- [Exercise materials]
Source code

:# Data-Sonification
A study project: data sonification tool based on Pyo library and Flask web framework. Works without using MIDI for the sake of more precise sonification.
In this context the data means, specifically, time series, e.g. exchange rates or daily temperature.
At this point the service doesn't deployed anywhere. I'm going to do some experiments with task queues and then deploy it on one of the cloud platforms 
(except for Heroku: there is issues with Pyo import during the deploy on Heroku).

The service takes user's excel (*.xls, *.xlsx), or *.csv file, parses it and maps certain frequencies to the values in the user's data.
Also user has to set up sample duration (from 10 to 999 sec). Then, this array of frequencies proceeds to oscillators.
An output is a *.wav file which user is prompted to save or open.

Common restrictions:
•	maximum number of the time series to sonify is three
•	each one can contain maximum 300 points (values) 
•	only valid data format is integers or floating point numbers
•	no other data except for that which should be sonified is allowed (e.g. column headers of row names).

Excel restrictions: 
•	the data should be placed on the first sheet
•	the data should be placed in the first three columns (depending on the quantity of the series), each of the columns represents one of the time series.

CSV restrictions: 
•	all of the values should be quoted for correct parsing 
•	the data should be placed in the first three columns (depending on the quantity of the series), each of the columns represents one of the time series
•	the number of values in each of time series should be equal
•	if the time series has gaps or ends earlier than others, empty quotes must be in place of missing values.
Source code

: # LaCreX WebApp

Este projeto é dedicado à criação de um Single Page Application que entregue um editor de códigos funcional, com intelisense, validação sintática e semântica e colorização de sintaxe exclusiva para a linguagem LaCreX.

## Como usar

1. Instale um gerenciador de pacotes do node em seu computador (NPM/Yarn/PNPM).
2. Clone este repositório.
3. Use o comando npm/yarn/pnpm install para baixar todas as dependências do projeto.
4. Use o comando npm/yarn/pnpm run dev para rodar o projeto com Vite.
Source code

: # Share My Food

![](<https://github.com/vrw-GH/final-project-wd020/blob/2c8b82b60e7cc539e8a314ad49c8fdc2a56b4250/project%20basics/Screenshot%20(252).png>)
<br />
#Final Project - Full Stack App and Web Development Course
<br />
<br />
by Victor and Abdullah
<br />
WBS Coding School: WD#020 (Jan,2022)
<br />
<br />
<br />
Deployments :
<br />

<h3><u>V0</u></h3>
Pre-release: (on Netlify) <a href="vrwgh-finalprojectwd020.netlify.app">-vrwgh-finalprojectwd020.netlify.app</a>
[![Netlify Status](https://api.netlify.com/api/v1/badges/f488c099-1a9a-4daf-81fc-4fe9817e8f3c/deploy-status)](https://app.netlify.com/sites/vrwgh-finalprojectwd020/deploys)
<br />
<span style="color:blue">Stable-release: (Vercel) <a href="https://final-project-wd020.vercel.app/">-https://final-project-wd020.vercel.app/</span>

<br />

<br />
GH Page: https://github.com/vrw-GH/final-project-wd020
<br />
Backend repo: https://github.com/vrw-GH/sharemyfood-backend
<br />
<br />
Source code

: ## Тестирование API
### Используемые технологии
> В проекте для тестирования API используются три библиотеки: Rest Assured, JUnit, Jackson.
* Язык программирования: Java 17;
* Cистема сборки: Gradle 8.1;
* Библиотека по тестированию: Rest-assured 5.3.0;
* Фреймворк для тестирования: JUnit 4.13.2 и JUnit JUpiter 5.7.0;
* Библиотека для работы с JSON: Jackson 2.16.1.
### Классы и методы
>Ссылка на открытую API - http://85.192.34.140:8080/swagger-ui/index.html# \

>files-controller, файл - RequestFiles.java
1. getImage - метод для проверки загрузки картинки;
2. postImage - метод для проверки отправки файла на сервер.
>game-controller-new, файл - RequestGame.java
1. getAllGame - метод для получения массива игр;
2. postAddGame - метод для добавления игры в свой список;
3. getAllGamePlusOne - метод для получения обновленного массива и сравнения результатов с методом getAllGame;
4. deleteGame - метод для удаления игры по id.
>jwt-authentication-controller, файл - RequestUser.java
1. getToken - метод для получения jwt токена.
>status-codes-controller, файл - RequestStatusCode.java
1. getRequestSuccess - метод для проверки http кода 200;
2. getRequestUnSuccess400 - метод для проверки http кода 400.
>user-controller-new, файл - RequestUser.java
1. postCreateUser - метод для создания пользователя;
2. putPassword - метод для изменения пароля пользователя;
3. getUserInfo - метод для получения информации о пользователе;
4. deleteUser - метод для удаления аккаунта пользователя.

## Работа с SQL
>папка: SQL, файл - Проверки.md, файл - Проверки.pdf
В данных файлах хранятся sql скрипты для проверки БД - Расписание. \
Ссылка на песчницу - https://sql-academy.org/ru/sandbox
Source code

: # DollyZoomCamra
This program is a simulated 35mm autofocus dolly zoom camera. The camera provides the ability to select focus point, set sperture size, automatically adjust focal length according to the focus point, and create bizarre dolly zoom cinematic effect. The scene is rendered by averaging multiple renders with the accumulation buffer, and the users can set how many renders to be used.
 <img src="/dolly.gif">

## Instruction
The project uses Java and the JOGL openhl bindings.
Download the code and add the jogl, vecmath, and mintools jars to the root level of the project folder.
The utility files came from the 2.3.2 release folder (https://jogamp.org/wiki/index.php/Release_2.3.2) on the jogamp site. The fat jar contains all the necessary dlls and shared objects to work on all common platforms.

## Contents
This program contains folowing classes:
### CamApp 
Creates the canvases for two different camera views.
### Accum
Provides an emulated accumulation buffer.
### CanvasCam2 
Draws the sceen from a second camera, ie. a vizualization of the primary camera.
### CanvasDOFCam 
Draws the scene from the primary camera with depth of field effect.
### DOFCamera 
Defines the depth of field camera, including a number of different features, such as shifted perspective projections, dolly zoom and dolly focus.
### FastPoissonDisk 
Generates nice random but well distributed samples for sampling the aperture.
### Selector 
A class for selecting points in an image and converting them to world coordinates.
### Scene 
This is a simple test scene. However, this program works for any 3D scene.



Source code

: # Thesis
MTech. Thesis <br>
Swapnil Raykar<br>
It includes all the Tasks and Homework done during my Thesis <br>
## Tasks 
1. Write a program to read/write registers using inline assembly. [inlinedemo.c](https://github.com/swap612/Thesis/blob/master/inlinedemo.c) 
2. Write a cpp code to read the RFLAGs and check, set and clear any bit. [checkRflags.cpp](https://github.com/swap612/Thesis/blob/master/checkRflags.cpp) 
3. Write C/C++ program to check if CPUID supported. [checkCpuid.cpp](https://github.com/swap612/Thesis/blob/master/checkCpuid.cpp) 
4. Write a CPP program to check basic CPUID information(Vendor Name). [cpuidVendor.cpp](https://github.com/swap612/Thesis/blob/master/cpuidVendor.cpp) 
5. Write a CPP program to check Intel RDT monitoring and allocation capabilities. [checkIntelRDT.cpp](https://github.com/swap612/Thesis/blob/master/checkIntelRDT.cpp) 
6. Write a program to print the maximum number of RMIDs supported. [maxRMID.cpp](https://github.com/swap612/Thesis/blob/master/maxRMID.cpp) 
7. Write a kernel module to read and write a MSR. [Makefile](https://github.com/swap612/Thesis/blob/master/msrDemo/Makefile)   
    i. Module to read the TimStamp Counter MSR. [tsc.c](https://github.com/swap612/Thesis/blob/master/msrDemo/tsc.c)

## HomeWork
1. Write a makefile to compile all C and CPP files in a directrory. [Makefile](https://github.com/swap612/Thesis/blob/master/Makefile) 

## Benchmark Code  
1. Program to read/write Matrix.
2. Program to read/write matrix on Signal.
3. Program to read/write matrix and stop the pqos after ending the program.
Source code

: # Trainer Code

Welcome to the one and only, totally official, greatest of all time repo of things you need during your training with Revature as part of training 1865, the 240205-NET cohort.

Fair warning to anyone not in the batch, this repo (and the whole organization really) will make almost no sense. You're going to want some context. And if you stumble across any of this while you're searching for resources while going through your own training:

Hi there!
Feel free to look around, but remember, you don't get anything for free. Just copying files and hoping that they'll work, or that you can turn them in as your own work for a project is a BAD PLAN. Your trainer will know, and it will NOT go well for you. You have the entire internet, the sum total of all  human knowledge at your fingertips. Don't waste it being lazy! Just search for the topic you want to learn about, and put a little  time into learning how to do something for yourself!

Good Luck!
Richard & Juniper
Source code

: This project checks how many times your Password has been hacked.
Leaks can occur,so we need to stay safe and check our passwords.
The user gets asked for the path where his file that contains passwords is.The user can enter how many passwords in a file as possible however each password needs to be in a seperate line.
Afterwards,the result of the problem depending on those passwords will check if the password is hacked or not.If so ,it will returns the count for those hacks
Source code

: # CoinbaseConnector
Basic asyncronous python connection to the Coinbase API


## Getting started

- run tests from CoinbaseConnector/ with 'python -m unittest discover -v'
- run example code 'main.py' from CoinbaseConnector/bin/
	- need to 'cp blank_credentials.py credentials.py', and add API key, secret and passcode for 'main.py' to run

- [Task details] Using the records above, restate word for word the lines from the one with "Welcome to the" through the one with "has been hacked.", both included.

- [Task answer]
Welcome to the one and only, totally official, greatest of all time repo of things you need during your training with Revature as part of training 1865, the 240205-NET cohort.

Fair warning to anyone not in the batch, this repo (and the whole organization really) will make almost no sense. You're going to want some context. And if you stumble across any of this while you're searching for resources while going through your own training:

Hi there!
Feel free to look around, but remember, you don't get anything for free. Just copying files and hoping that they'll work, or that you can turn them in as your own work for a project is a BAD PLAN. Your trainer will know, and it will NOT go well for you. You have the entire internet, the sum total of all  human knowledge at your fingertips. Don't waste it being lazy! Just search for the topic you want to learn about, and put a little  time into learning how to do something for yourself!

Good Luck!
Richard & Juniper
Source code

: This project checks how many times your Password has been hacked.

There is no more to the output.